*** Given data Section Begins ***

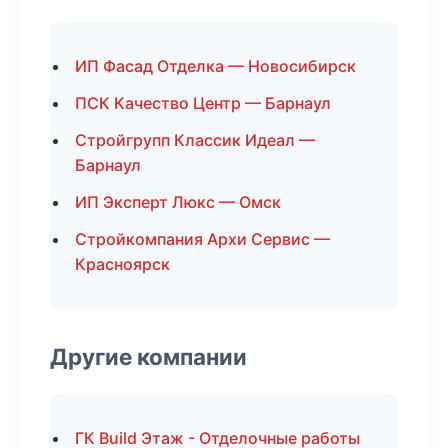
ИП Фасад Отделка — Новосибирск
ПСК Качество Центр — Барнаул
Стройгрупп Классик Идеал —
Барнаул
ИП Эксперт Люкс — Омск
Стройкомпания Архи Сервис —
Красноярск
Другие компании
ГК Build Этаж - Отделочные работы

*** Given data Section Ends ***

The task »
Please turn the text of the records into a JSON list of strings, one string per line with blank lines left out, and don't include the pictures.

Answer area »
[
  "ИП Фасад Отделка — Новосибирск",
  "ПСК Качество Центр — Барнаул",
  "Стройгрупп Классик Идеал —",
  "Барнаул",
  "ИП Эксперт Люкс — Омск",
  "Стройкомпания Архи Сервис —",
  "Красноярск",
  "Другие компании",
  "ГК Build Этаж - Отделочные работы"
]